Supplied data:
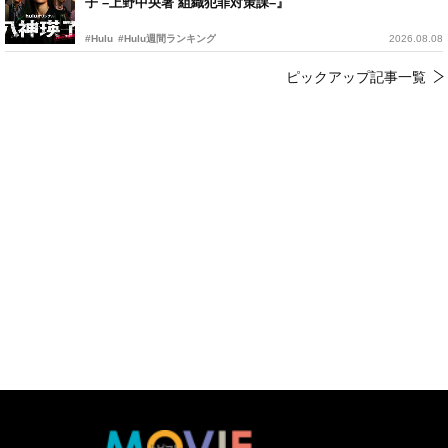
子 –上野中央署 組織犯罪対策課–』
#Hulu
#Hulu週間ランキング
2026.08.08
ピックアップ記事一覧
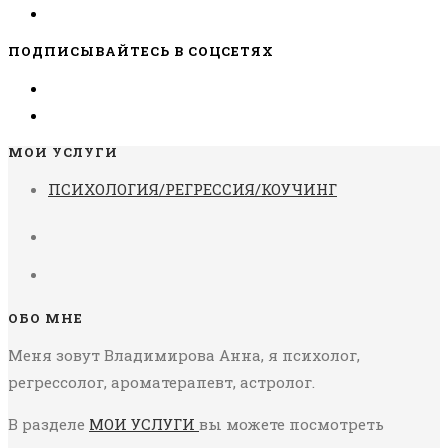
ПОДПИСЫВАЙТЕСЬ В СОЦСЕТЯХ
МОИ УСЛУГИ
ПСИХОЛОГИЯ/РЕГРЕССИЯ/КОУЧИНГ
ОБО МНЕ
Меня зовут Владимирова Анна, я психолог,
регрессолог, ароматерапевт, астролог.
В разделе
МОИ УСЛУГИ
вы можете посмотреть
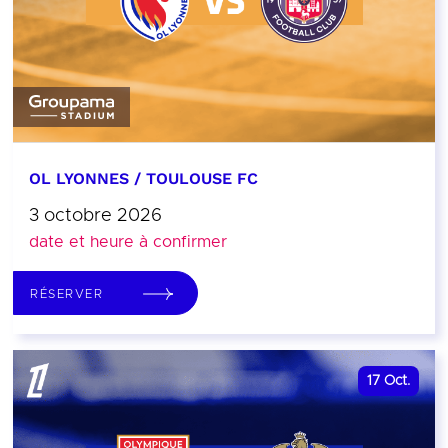
OL LYONNES / TOULOUSE FC
3 octobre 2026
date et heure à confirmer
RÉSERVER
17
Oct.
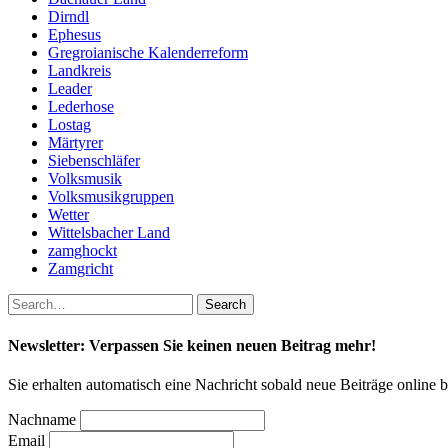
Dirndl
Ephesus
Gregroianische Kalenderreform
Landkreis
Leader
Lederhose
Lostag
Märtyrer
Siebenschläfer
Volksmusik
Volksmusikgruppen
Wetter
Wittelsbacher Land
zamghockt
Zamgricht
Newsletter: Verpassen Sie keinen neuen Beitrag mehr!
Sie erhalten automatisch eine Nachricht sobald neue Beiträge online 
Nachname
Email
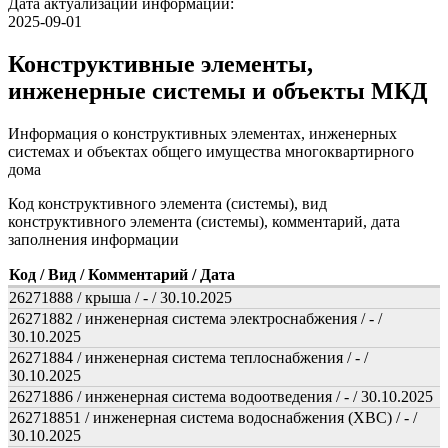
Дата актуализации информации:
2025-09-01
Конструктивные элементы,
инженерные системы и объекты МКД
Информация о конструктивных элементах, инженерных
системах и объектах общего имущества многоквартирного
дома
Код конструктивного элемента (системы), вид
конструктивного элемента (системы), комментарий, дата
заполнения информации
Код / Вид / Комментарий / Дата
26271888 / крыша / - / 30.10.2025
26271882 / инженерная система электроснабжения / - /
30.10.2025
26271884 / инженерная система теплоснабжения / - /
30.10.2025
26271886 / инженерная система водоотведения / - / 30.10.2025
262718851 / инженерная система водоснабжения (ХВС) / - /
30.10.2025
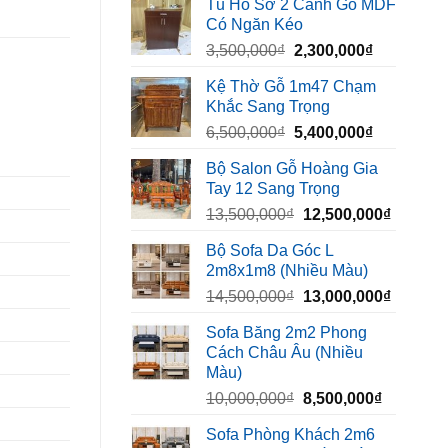
Tủ Hồ Sơ 2 Cánh Gỗ MDF
là:
tại
Có Ngăn Kéo
450,000₫.
là:
Giá
Giá
3,500,000
₫
2,300,000
₫
320,000₫.
gốc
hiện
Kệ Thờ Gỗ 1m47 Chạm
là:
tại
Khắc Sang Trọng
3,500,000₫.
là:
Giá
Giá
6,500,000
₫
5,400,000
₫
2,300,000₫
gốc
hiện
Bộ Salon Gỗ Hoàng Gia
là:
tại
Tay 12 Sang Trọng
6,500,000₫.
là:
Giá
Giá
13,500,000
₫
12,500,000
₫
5,400,000₫
gốc
hiện
Bộ Sofa Da Góc L
là:
tại
2m8x1m8 (Nhiều Màu)
13,500,000₫.
là:
Giá
Giá
14,500,000
₫
13,000,000
₫
12,500,
gốc
hiện
Sofa Băng 2m2 Phong
là:
tại
Cách Châu Âu (Nhiều
14,500,000₫.
là:
Màu)
13,000,
Giá
Giá
10,000,000
₫
8,500,000
₫
gốc
hiện
Sofa Phòng Khách 2m6
là:
tại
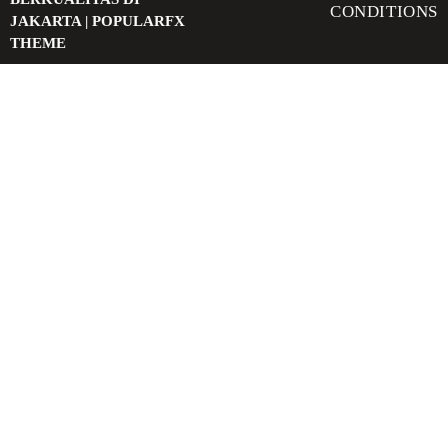
CONDITIONS
JAKARTA |
POPULARFX
THEME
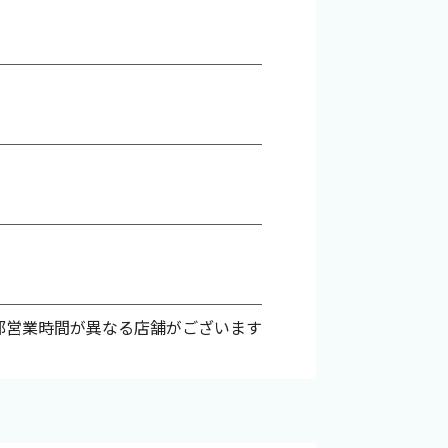
部営業時間が異なる店舗がございます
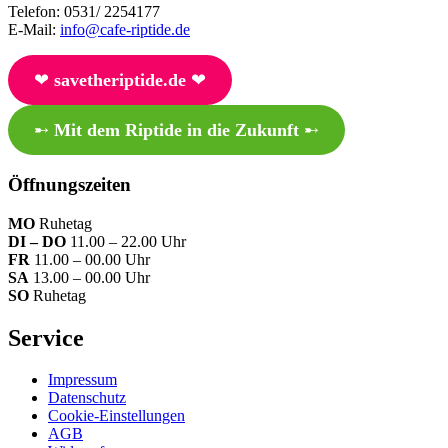
Telefon: 0531/ 2254177
E-Mail:
info@cafe-riptide.de
❤︎
savetheriptide.de
❤︎
➸
Mit dem Riptide in die Zukunft
➸
Öffnungszeiten
MO
Ruhetag
DI – DO
11.00 – 22.00 Uhr
FR
11.00 – 00.00 Uhr
SA
13.00 – 00.00 Uhr
SO
Ruhetag
Service
Impressum
Datenschutz
Cookie-Einstellungen
AGB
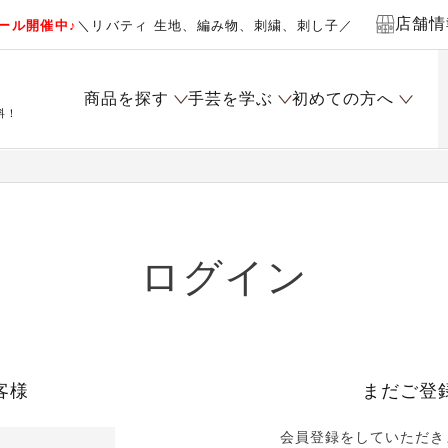
店舗情
ール開催中♪
＼リバティ 生地、編み物、刺繍、刺し子／
商品を探す
手芸を学ぶ
初めての方へ
料！
ログイン
客様
まだご登
会員登録をしていただき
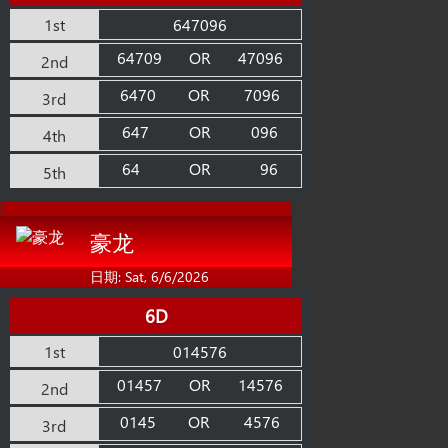
1st
647096
64709
OR
47096
2nd
6470
OR
7096
3rd
647
OR
096
4th
64
OR
96
5th
豪龙
日期: Sat, 6/6/2026
6D
1st
014576
01457
OR
14576
2nd
0145
OR
4576
3rd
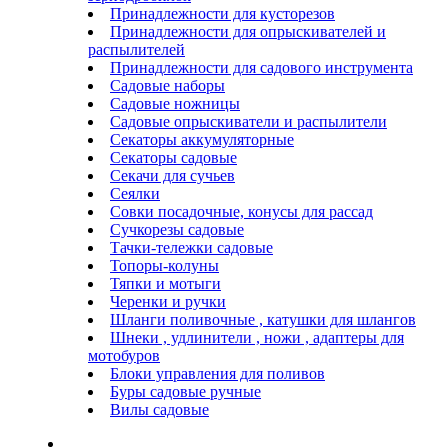
Принадлежности для кусторезов
Принадлежности для опрыскивателей и
распылителей
Принадлежности для садового инструмента
Садовые наборы
Садовые ножницы
Садовые опрыскиватели и распылители
Секаторы аккумуляторные
Секаторы садовые
Секачи для сучьев
Сеялки
Совки посадочные, конусы для рассад
Сучкорезы садовые
Тачки-тележки садовые
Топоры-колуны
Тяпки и мотыги
Черенки и ручки
Шланги поливочные , катушки для шлангов
Шнеки , удлинители , ножи , адаптеры для
мотобуров
Блоки управления для поливов
Буры садовые ручные
Вилы садовые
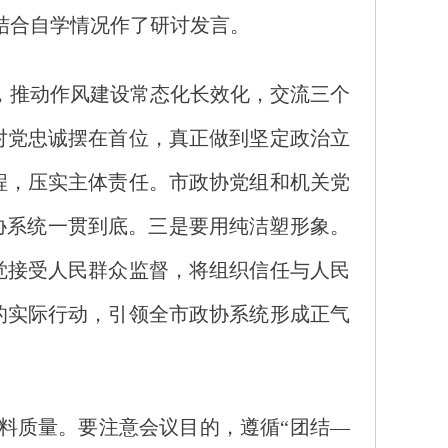
结合自学情况作了研讨发言。
，推动作风建设常态化长效化，交流三个
对党忠诚摆在首位，真正做到坚定政治立
程，压实主体责任。市政协党组和机关党
协系统一贯到底。三是要用纯洁塑形象。
觉接受人民群众监督，将组织信任与人民
的实际行动，引领全市政协系统形成正气
料质量。要注意会议目的，遵循“团结—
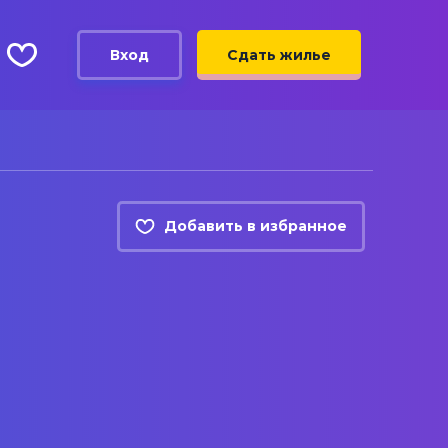
Вход
Сдать жилье
Добавить в избранное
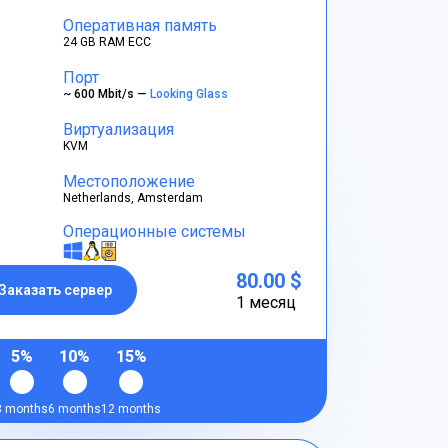
Оперативная память
24 GB RAM ECC
Порт
~ 600 Mbit/s —
Looking Glass
Виртуализация
KVM
Местоположение
Netherlands, Amsterdam
Операционные системы
80.00 $
Заказать сервер
1 месяц
5%
10%
15%
3 months
6 months
12 months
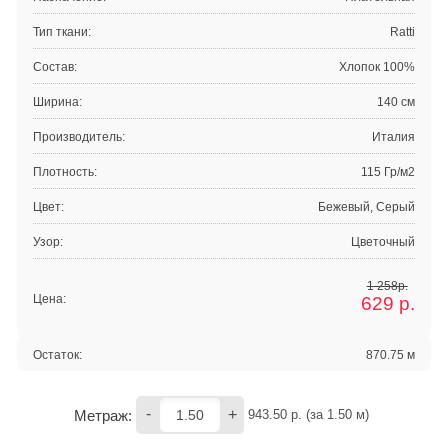
Тип ткани:
Ratti
Состав:
Хлопок 100%
Ширина:
140 см
Производитель:
Италия
Плотность:
115 Гр/м2
Цвет:
Бежевый, Серый
Узор:
Цветочный
1 258р.
Цена:
629
р.
Остаток:
870.75 м
-
+
Метраж:
943.50
 р. (за 
1.50
 м)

Directions:
Scan the records above for the string "Sofa", and copy every line where it turns up.

Output for this task:
Bộ Sofa Da Góc L
Sofa Băng 2m2 Phong
Sofa Phòng Khách 2m6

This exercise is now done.